The Border Crisis Started in D.C. — and the Ninth Circuit

Here’s the history of how we got to the crisis we’re now facing — and the numbers showing what’s actually going on.

By Andrew R. Arthur on April 1, 2021

In February, Border Patrol apprehended 96,974 illegal entrants at the Southwest border — a 15-year high for the month. The migrants were very different from those in February 2006, however, as many are now coming to exploit loopholes created years ago in Washington — and the Ninth Circuit.

Before 2011, 90 percent of illegal-migrant apprehensions were of single adults, mostly from Mexico. Last month, though, fewer than 71 percent were of single adults, while about 9.6 percent were of minors traveling without parents (known as “unaccompanied alien children” or “UACs”), and 19.5 percent were of adults with children (family units or “FMUs”).

Of unaccompanied minors apprehended this fiscal year, 63 percent came from the Northern Triangle of Central America (NTCA) — El Salvador, Guatemala, and Honduras — as did almost 64 percent of those in family units.

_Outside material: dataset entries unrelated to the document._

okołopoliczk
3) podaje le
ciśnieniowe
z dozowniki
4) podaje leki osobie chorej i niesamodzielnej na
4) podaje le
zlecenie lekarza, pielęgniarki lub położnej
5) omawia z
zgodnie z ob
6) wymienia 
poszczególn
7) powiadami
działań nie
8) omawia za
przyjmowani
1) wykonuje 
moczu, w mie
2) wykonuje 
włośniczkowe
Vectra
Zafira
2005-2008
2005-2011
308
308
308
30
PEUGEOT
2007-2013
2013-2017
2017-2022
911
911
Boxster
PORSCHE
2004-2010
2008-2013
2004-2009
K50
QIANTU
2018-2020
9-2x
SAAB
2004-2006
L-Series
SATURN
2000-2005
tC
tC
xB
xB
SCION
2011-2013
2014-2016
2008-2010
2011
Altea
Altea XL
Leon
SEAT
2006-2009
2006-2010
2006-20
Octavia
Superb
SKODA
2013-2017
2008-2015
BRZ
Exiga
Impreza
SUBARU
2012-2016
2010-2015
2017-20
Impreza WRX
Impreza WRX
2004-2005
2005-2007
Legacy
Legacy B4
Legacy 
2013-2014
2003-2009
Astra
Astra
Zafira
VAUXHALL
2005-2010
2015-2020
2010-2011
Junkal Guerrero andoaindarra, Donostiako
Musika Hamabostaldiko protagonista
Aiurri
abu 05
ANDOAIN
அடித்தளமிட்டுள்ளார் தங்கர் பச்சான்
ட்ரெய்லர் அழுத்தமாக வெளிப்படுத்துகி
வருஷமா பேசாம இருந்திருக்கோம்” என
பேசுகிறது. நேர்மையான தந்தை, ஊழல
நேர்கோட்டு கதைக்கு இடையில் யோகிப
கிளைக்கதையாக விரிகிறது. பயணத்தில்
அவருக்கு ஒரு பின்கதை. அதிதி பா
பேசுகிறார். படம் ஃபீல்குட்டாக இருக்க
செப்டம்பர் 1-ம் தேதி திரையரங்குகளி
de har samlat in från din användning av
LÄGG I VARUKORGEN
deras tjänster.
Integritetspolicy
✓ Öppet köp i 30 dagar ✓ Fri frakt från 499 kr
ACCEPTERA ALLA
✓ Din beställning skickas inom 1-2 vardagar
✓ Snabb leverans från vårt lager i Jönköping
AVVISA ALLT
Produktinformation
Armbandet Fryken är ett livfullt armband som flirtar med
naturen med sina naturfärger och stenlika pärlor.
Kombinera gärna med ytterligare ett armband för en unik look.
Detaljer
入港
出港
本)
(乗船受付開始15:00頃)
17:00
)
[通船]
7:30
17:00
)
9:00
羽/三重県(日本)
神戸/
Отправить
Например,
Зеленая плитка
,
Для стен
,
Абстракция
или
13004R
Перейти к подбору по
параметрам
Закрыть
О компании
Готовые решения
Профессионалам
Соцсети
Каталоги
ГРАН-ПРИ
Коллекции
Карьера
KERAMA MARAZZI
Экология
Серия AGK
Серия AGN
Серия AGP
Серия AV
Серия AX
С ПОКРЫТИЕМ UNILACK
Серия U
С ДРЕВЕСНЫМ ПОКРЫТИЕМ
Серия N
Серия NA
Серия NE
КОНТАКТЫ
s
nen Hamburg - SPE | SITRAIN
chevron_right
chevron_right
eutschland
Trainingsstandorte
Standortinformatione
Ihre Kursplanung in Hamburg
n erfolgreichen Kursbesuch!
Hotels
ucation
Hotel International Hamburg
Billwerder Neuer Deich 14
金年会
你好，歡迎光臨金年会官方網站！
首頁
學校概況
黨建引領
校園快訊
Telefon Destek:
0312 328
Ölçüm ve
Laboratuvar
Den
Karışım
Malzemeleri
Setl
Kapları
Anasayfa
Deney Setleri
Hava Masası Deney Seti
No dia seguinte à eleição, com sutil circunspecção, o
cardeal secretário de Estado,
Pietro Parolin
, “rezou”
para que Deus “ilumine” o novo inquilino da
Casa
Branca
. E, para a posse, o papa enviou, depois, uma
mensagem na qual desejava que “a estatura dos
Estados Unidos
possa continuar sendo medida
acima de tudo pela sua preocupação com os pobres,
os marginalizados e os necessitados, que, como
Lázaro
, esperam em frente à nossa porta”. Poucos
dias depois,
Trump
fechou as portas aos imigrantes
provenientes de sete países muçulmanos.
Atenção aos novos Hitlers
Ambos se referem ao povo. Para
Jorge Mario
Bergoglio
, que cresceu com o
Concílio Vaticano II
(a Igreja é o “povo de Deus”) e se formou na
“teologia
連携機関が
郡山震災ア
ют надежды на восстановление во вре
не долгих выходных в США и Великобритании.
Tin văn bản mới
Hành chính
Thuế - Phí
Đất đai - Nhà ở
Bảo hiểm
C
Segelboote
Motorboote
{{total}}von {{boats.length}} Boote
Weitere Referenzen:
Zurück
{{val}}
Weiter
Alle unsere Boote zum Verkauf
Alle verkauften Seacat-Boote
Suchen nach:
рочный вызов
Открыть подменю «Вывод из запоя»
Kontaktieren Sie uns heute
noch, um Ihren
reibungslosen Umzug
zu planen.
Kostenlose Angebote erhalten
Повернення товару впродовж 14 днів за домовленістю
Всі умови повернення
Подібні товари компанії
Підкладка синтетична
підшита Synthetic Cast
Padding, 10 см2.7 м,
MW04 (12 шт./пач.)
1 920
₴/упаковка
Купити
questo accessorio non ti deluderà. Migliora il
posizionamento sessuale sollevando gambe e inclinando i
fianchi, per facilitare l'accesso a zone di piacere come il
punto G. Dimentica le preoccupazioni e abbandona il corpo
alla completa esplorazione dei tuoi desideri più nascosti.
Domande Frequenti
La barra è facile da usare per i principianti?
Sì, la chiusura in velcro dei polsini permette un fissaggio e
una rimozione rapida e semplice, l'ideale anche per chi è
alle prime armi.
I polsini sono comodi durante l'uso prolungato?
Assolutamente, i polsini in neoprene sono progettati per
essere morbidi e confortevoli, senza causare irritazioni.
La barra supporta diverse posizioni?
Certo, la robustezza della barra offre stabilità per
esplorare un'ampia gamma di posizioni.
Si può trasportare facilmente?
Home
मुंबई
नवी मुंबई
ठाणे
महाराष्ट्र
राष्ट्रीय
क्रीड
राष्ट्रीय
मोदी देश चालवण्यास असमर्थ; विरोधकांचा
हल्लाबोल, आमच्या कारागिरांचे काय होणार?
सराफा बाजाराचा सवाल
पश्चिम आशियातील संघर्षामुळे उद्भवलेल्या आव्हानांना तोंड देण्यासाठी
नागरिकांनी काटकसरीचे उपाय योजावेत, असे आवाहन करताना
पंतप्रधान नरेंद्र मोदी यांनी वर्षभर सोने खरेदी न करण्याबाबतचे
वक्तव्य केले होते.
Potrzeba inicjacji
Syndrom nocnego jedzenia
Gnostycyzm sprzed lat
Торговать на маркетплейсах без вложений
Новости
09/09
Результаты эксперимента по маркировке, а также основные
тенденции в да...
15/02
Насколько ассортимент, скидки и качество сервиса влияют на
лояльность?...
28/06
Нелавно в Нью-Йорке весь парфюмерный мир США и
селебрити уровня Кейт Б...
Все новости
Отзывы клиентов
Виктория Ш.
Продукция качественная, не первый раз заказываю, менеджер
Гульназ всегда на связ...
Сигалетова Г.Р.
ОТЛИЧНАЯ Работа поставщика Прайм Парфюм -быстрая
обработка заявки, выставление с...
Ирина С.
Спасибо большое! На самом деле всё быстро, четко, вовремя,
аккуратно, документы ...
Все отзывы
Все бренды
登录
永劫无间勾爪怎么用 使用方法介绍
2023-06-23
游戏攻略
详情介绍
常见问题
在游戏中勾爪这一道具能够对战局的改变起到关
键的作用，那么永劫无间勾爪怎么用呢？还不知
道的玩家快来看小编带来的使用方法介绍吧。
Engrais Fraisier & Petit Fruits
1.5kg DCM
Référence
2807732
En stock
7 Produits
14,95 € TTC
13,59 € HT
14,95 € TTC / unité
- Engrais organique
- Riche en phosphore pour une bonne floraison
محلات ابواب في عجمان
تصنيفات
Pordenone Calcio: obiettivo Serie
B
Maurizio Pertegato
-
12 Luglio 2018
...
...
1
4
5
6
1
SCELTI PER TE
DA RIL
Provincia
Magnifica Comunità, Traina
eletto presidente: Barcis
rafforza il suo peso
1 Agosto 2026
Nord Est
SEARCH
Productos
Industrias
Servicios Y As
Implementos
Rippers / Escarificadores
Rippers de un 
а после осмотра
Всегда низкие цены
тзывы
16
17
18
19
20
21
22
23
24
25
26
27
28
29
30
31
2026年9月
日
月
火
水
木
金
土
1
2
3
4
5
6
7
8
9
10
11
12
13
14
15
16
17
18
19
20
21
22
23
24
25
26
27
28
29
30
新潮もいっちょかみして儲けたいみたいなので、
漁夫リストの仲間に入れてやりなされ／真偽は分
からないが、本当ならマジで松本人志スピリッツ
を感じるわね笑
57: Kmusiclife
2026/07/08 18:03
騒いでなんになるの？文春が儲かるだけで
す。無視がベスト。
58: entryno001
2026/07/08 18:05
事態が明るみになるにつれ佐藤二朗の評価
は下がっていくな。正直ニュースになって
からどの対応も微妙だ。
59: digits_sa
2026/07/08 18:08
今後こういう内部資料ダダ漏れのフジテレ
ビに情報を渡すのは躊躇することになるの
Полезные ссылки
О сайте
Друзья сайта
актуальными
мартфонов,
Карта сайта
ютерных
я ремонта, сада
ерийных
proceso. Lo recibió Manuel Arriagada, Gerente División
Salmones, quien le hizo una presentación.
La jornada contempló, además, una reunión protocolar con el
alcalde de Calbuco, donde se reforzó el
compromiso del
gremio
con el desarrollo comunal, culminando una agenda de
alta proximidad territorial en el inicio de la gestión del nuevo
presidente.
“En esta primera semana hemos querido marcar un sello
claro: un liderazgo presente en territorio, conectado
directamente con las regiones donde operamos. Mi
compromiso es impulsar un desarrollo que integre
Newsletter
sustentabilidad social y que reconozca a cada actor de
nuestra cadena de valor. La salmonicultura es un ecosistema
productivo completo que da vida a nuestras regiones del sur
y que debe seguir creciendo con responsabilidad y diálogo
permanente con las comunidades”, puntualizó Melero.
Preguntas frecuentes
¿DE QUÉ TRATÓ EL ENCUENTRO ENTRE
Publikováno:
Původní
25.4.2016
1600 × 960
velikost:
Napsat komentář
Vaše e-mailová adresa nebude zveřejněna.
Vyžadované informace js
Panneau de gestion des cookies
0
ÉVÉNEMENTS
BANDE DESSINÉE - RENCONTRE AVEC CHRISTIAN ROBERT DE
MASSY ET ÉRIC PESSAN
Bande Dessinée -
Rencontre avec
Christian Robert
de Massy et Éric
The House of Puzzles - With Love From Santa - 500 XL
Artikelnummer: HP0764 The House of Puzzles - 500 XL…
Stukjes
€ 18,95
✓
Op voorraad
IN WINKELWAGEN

Yet fewer than 31 percent of single adults were from the Northern Triangle countries. (In fact, nearly 60 percent were from Mexico.)

The total percentage of actual migrants who are unaccompanied children and families may be higher than these figures suggest, as 40 percent of the migrants recently apprehended had been expelled and reentered, but as explained below, families and children (in particular) are less likely to have been expelled.

If, as Department of Homeland Security secretary Alejandro Mayorkas asserted, “poverty, high levels of violence, and corruption” in Mexico and the NTCA are driving illegal immigration, the percentages of single adults, minors, and families from the Northern Triangle should be roughly the same. But, they are not, because loopholes in the law have encouraged the entry of “other than Mexican” (OTM) minors and families.